Your goal ::
Gather all lines in the data that hold the string "operators".

(Document images with source code)
• • • • •

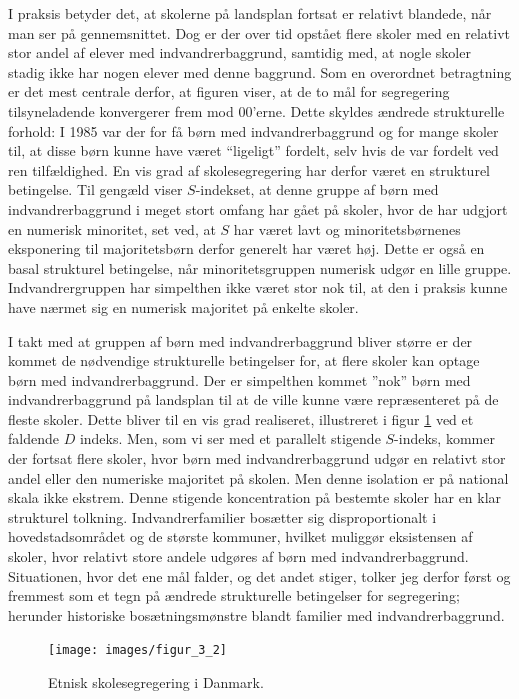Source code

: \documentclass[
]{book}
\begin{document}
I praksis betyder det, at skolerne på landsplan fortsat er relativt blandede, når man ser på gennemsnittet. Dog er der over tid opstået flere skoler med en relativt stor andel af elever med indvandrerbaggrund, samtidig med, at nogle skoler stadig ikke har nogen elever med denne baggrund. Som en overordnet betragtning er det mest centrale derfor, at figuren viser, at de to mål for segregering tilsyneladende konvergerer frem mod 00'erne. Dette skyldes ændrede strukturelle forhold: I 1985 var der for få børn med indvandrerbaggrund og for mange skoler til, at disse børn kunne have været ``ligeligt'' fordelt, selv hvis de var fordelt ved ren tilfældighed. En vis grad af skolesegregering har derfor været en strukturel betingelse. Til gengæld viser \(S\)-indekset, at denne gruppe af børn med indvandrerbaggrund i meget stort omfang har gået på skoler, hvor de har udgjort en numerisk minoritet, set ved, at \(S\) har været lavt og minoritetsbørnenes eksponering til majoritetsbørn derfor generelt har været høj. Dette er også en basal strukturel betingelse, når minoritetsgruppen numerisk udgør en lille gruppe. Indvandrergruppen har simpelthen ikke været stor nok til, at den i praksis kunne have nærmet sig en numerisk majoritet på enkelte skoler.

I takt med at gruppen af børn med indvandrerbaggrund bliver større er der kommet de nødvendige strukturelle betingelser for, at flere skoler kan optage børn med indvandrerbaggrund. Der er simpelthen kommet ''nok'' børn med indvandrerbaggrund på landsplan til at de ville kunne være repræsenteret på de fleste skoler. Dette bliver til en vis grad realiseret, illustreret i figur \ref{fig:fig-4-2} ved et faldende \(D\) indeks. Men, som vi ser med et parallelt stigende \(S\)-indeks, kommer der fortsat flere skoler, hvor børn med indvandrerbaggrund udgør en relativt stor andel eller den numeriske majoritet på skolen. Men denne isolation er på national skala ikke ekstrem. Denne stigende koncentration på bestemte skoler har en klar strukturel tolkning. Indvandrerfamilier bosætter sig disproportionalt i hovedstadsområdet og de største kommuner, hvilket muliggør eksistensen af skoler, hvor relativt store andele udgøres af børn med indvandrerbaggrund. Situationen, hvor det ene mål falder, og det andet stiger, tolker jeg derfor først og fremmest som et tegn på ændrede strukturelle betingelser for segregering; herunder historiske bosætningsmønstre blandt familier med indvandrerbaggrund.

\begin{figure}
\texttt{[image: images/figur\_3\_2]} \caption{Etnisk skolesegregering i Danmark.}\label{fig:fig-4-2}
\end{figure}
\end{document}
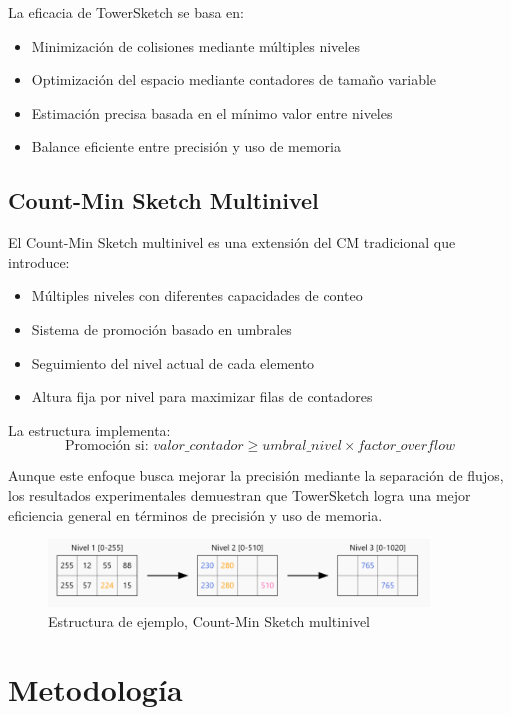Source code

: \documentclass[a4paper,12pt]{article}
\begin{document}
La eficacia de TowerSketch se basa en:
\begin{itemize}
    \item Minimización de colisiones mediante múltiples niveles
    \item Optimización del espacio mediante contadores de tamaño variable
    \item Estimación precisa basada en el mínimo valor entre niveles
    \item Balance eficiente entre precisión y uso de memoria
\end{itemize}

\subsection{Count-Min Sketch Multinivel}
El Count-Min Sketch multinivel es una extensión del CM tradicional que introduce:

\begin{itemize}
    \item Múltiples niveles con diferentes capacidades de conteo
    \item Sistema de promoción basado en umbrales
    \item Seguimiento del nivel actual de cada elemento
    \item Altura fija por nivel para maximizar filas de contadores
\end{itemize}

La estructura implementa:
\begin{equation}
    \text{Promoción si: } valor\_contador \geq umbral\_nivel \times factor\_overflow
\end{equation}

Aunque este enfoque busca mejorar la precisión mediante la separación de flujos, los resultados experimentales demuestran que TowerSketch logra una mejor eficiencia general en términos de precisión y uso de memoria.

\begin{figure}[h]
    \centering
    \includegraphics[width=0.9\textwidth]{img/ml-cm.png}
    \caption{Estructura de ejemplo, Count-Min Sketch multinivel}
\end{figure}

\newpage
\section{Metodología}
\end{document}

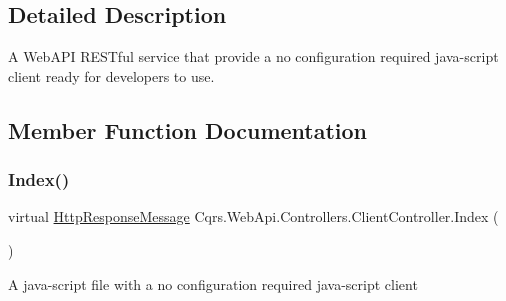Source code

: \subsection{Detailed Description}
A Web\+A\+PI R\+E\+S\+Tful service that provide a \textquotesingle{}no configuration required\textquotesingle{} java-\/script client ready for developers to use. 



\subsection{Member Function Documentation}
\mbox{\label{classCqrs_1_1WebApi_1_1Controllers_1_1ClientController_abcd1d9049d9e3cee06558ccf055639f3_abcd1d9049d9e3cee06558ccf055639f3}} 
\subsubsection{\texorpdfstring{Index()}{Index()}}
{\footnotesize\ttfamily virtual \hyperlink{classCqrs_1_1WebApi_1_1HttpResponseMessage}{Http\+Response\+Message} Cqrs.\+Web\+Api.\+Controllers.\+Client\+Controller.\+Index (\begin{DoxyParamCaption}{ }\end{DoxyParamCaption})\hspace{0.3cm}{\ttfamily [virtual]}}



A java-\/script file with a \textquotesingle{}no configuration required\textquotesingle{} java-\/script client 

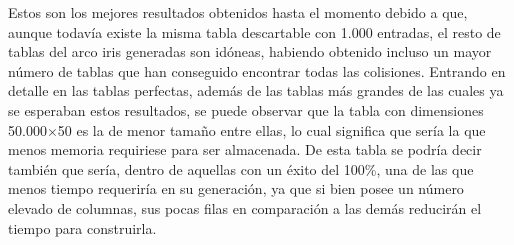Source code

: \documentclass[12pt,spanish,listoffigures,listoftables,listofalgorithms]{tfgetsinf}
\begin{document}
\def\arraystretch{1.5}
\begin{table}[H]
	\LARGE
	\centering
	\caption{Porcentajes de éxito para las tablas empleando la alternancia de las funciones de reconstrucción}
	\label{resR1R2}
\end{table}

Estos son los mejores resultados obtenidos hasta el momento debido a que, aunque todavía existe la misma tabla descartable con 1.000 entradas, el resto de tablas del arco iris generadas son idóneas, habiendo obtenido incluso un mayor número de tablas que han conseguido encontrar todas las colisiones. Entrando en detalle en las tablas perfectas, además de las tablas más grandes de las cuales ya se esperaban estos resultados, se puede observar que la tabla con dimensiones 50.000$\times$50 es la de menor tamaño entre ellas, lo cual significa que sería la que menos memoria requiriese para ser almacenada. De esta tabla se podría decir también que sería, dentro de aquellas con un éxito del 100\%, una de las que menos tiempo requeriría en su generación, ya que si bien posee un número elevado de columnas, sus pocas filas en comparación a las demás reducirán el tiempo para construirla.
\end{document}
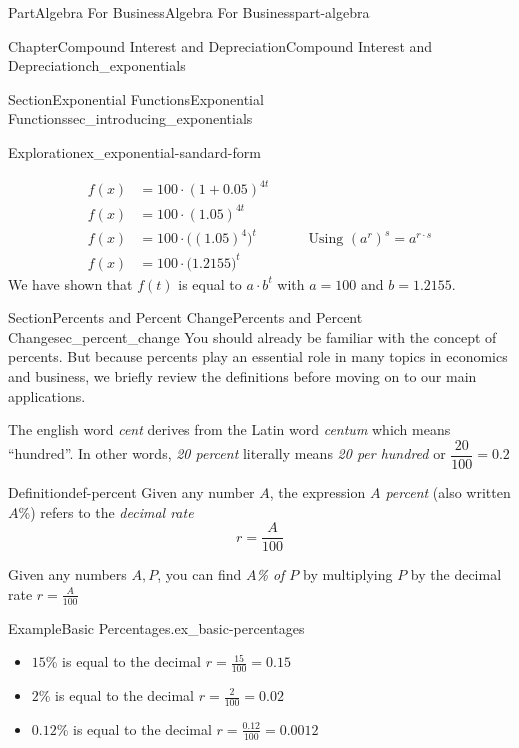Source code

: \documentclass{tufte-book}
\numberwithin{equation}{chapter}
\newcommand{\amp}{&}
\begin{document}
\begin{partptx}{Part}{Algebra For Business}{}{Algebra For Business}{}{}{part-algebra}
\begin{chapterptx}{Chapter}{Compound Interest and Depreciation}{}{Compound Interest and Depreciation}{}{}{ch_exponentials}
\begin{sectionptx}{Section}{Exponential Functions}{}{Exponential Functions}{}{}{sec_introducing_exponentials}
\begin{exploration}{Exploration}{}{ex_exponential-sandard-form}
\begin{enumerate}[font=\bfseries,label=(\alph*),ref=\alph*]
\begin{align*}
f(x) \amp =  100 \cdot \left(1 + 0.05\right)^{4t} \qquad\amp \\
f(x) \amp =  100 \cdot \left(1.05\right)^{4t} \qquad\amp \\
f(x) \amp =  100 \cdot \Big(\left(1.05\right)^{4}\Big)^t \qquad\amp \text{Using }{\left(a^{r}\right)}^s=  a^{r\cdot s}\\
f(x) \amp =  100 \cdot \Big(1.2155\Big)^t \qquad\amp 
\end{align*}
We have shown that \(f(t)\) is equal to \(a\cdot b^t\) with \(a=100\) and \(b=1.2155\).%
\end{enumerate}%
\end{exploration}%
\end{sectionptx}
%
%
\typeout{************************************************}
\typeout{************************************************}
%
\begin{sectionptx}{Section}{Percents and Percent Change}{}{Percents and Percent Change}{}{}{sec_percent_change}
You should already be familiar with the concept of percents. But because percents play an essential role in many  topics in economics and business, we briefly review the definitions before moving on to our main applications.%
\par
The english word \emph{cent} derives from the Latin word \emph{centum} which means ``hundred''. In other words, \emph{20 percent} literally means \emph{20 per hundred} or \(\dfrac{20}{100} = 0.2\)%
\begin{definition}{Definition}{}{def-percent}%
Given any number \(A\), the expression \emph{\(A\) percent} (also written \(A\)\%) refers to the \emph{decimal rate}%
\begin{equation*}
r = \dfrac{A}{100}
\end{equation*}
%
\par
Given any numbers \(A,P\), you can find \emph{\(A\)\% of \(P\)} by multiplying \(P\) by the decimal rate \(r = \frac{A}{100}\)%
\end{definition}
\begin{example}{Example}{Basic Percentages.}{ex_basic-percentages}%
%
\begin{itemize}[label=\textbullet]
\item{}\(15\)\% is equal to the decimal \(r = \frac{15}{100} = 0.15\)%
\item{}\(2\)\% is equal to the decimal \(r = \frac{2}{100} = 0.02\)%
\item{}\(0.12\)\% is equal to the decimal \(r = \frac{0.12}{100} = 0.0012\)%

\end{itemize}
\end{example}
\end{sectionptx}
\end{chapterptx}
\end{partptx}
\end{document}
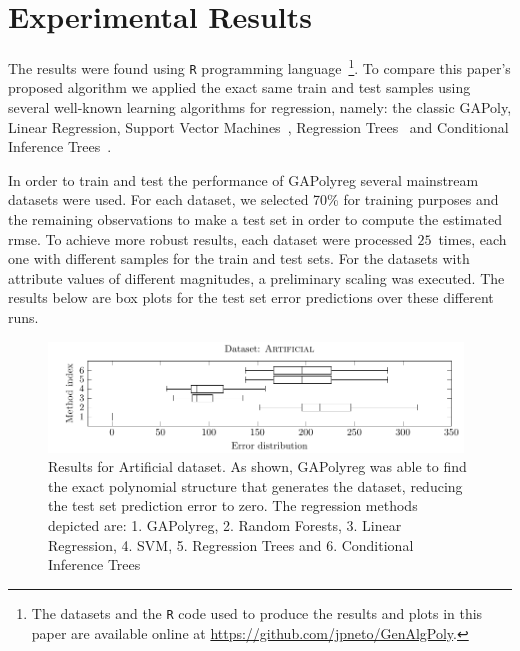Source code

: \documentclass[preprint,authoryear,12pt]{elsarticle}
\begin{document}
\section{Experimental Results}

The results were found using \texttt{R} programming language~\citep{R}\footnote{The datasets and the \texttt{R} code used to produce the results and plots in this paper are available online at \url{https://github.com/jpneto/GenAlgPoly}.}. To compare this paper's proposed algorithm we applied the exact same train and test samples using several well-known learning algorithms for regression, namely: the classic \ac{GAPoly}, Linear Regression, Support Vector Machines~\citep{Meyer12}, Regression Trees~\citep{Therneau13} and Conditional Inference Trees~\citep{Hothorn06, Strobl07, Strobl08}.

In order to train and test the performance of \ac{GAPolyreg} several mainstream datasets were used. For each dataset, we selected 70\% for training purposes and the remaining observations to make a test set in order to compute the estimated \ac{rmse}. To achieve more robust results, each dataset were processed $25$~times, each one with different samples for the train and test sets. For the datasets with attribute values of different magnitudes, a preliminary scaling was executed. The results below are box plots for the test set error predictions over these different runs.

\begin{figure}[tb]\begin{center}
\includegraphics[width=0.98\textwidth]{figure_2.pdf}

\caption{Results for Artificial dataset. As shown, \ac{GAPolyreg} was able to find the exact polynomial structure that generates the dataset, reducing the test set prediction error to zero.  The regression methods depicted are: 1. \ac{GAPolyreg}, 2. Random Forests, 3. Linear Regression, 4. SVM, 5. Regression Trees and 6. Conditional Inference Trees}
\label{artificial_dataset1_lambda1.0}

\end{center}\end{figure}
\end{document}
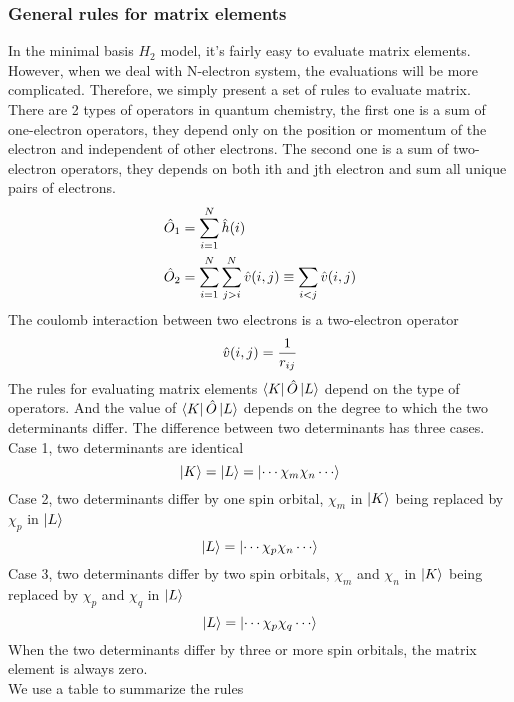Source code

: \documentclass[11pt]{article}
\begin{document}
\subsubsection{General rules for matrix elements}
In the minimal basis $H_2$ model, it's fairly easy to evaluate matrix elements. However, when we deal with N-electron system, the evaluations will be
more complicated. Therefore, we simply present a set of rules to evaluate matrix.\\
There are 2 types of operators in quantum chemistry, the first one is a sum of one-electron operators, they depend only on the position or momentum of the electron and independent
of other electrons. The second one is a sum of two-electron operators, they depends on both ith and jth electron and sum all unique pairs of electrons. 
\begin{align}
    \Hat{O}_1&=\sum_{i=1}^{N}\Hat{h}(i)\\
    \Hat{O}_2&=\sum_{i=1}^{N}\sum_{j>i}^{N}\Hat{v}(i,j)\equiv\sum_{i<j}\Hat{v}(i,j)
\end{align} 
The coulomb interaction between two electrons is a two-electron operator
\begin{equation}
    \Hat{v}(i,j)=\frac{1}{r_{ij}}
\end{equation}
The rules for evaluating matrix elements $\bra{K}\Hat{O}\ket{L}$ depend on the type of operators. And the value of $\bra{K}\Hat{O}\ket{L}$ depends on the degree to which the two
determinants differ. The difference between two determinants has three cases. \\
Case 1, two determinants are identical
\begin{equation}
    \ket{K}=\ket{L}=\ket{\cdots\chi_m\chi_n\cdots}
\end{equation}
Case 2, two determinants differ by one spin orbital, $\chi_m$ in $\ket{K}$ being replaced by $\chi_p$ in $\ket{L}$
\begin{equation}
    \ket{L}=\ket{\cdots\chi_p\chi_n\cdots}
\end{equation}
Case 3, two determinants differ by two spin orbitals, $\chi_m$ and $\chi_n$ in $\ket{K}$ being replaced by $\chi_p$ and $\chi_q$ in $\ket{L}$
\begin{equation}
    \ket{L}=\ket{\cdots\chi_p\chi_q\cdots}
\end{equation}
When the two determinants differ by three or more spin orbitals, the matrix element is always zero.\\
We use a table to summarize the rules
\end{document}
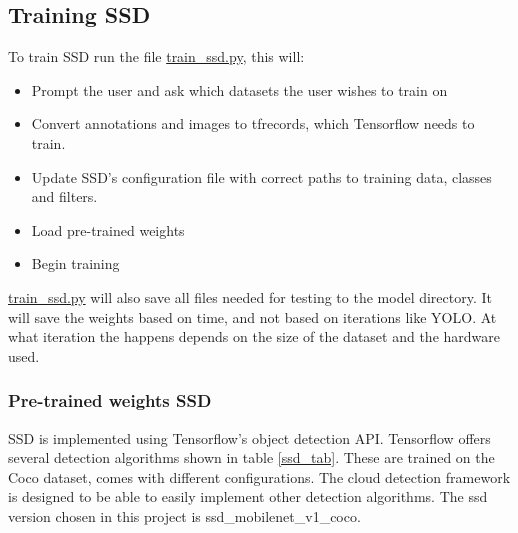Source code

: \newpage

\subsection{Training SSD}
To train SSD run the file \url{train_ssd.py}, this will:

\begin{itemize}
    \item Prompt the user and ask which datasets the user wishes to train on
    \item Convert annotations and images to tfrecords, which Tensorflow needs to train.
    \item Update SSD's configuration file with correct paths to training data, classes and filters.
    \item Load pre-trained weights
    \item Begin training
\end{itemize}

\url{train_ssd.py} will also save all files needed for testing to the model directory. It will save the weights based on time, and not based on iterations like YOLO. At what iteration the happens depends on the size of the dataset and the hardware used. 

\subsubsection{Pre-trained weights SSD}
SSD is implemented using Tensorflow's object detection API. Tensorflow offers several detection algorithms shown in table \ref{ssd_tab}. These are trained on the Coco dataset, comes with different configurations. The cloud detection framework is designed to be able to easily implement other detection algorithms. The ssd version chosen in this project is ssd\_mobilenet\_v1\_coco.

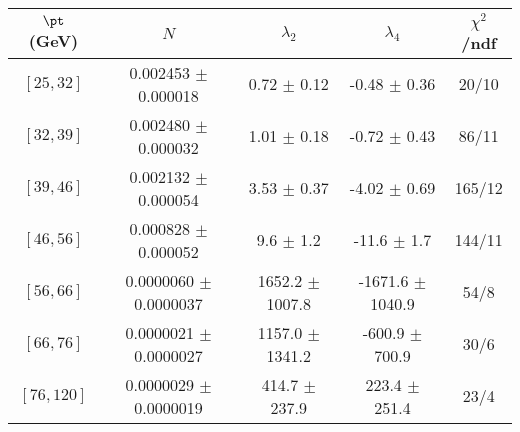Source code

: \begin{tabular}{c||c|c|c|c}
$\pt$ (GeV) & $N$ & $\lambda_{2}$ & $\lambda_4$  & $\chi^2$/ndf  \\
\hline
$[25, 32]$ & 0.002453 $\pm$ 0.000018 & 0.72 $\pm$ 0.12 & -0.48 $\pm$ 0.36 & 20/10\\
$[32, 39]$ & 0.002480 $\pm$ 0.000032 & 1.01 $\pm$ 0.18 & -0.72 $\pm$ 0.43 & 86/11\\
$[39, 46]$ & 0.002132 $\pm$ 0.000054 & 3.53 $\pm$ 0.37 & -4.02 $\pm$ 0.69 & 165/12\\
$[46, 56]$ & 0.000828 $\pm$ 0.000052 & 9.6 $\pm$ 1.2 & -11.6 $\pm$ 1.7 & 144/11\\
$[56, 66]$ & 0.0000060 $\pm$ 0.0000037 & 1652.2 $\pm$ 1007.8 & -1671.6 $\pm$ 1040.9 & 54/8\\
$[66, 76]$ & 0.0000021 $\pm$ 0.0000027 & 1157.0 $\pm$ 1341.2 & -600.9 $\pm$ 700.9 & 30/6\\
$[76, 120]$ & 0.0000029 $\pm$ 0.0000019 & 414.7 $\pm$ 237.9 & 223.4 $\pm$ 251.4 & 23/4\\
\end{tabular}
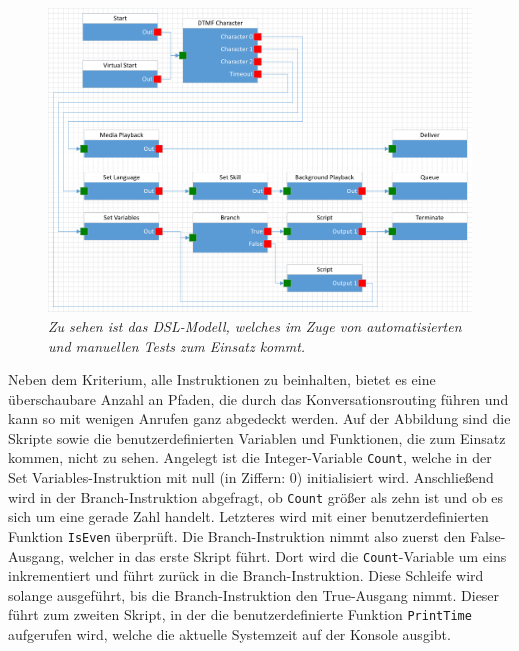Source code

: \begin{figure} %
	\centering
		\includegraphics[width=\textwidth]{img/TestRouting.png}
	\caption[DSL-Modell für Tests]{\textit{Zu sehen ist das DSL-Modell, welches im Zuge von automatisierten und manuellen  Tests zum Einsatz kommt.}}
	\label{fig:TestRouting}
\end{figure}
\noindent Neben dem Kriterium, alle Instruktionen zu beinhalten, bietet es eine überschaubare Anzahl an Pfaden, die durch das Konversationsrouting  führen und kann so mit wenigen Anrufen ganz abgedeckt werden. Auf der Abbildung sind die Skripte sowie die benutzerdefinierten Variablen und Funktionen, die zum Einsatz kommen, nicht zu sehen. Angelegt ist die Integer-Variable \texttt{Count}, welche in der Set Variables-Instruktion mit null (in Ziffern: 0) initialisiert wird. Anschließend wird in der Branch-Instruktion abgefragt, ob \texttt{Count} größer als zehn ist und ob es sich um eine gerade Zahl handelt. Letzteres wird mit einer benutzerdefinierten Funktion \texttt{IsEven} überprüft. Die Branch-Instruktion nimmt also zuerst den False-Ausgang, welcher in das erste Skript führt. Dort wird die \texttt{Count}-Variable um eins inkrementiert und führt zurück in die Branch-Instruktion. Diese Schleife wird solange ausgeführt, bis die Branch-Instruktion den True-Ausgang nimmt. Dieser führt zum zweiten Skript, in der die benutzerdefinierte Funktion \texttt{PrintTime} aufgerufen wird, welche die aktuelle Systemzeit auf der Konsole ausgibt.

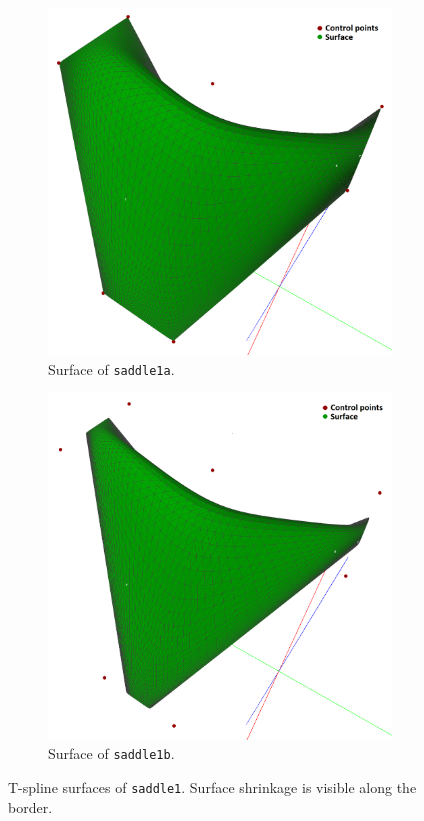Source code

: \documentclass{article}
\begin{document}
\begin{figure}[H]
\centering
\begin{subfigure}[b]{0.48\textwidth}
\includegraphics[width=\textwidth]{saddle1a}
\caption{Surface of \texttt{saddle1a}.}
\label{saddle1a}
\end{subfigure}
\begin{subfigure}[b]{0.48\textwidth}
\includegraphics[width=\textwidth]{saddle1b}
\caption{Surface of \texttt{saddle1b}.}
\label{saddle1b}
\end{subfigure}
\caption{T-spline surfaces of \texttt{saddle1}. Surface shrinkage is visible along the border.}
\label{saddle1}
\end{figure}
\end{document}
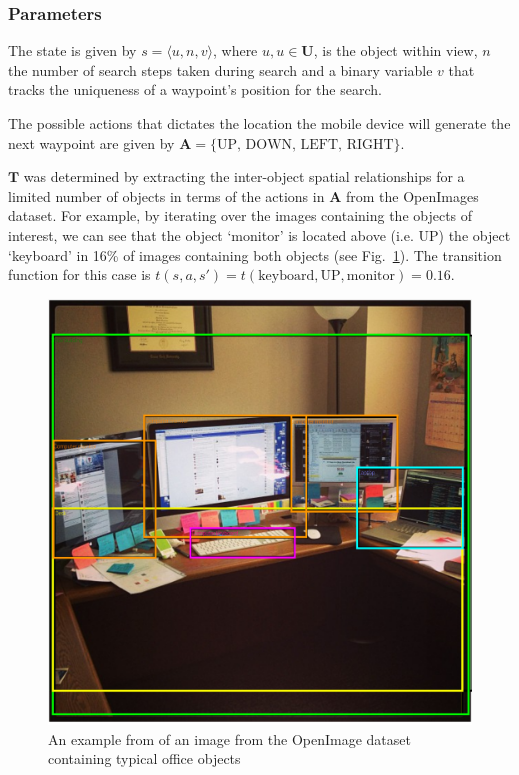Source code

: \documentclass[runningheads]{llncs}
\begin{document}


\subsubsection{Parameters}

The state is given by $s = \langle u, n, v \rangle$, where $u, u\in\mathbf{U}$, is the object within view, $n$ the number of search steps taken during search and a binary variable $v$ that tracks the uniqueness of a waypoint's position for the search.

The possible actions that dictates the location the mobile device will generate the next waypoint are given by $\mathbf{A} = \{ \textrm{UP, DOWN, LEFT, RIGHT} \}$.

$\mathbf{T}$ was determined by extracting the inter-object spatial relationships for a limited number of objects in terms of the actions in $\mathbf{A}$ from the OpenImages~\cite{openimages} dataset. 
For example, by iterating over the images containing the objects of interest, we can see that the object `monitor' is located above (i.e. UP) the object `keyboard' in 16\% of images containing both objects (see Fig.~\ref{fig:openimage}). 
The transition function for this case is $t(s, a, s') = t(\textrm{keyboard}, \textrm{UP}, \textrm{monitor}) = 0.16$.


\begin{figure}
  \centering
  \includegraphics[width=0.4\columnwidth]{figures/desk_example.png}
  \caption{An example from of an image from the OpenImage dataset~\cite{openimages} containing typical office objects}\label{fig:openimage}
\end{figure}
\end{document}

• • • • •

Task answer ::
There are 2 types of operators in quantum chemistry, the first one is a sum of one-electron operators, they depend only on the position or momentum of the electron and independent
of other electrons. The second one is a sum of two-electron operators, they depends on both ith and jth electron and sum all unique pairs of electrons. 
The rules for evaluating matrix elements $\bra{K}\Hat{O}\ket{L}$ depend on the type of operators. And the value of $\bra{K}\Hat{O}\ket{L}$ depends on the degree to which the two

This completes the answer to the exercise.